== PROBLEM TO WORK ON ==
From the first line to the last, restate the data exactly, leaving out the images.

== INFORMATION ==
┄┄┄┄┄┄┄┄┄┄
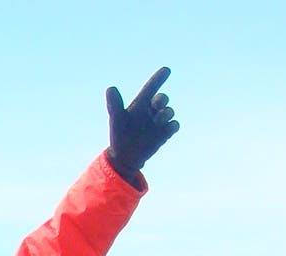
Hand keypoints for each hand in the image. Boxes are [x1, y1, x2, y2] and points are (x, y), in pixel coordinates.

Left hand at [106, 67, 178, 183]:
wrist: (125, 156)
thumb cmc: (119, 135)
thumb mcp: (116, 120)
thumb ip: (114, 105)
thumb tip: (110, 88)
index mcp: (140, 104)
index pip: (151, 87)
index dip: (158, 78)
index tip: (166, 69)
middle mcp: (151, 110)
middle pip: (162, 98)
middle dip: (161, 99)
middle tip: (157, 103)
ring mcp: (159, 121)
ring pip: (169, 111)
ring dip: (165, 114)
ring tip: (157, 121)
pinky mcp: (166, 132)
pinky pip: (175, 125)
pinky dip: (172, 126)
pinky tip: (167, 130)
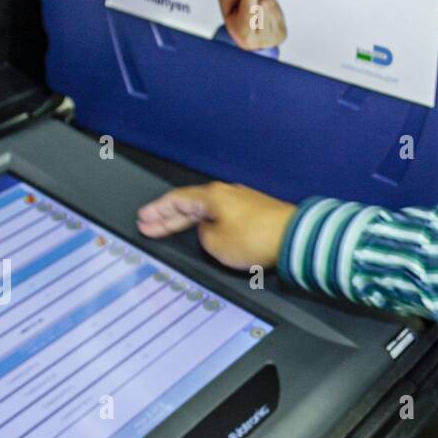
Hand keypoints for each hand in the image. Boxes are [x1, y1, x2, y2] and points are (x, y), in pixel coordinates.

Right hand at [136, 181, 295, 269]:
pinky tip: (203, 230)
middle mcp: (226, 194)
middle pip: (189, 204)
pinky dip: (207, 223)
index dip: (157, 211)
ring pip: (205, 210)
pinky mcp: (254, 213)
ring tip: (170, 228)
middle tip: (148, 224)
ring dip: (186, 220)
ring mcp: (241, 202)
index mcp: (212, 196)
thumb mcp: (216, 243)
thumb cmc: (258, 238)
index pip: (176, 200)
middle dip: (167, 216)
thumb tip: (207, 231)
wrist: (293, 237)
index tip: (143, 218)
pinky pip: (221, 216)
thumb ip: (203, 235)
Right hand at [218, 0, 286, 49]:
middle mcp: (261, 36)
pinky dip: (270, 8)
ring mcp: (274, 35)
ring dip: (262, 1)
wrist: (252, 45)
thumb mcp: (226, 10)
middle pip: (261, 1)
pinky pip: (277, 8)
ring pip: (270, 3)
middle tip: (245, 5)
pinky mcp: (283, 32)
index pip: (248, 8)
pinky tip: (264, 16)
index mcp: (243, 33)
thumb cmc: (237, 25)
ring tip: (255, 13)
┄┄┄┄┄┄┄┄┄┄
== ANSWER TO THIS PROBLEM ==
Hand keypoints for each hand in the image. Boxes are [x1, y1, x2, y2] and points are (x, y), in pixel coordinates.

Left hand at [106, 67, 178, 183]:
wrist: (125, 156)
thumb cmc: (119, 135)
thumb mcp: (116, 120)
thumb ip: (114, 105)
thumb tip: (110, 88)
index mcp: (140, 104)
index pip: (151, 87)
index dip: (158, 78)
index tip: (166, 69)
middle mcp: (151, 110)
middle pip: (162, 98)
middle dip: (161, 99)
middle tip: (157, 103)
ring mcp: (159, 121)
ring pip: (169, 111)
ring dip: (165, 114)
ring tip: (157, 121)
pinky mcp: (166, 132)
pinky pip: (175, 125)
pinky dip: (172, 126)
pinky tip: (167, 130)
Hand keypoints for each hand in the image. Boxes are [x1, y1, x2, y2] and points are (x, y), in pixel coordinates.

Right hand at [136, 181, 295, 269]:
pinky tip: (203, 230)
middle mcp: (226, 194)
middle pip: (189, 204)
pinky dip: (207, 223)
index dip: (157, 211)
ring pip: (205, 210)
pinky mcp: (254, 213)
ring tip: (170, 228)
middle tip: (148, 224)
ring dip: (186, 220)
ring mcp: (241, 202)
index mcp: (212, 196)
thumb mcp: (216, 243)
thumb cmc: (258, 238)
index pip: (176, 200)
middle dip: (167, 216)
thumb tip: (207, 231)
wrist: (293, 237)
index tip: (143, 218)
pinky pip: (221, 216)
thumb ip: (203, 235)
Right hand at [218, 0, 286, 49]:
middle mcp: (261, 36)
pinky dip: (270, 8)
ring mcp: (274, 35)
ring dip: (262, 1)
wrist: (252, 45)
thumb mcp: (226, 10)
middle pip: (261, 1)
pinky pip: (277, 8)
ring pip: (270, 3)
middle tip: (245, 5)
pinky mcp: (283, 32)
index pip: (248, 8)
pinky tip: (264, 16)
index mcp: (243, 33)
thumb cmc: (237, 25)
ring tip: (255, 13)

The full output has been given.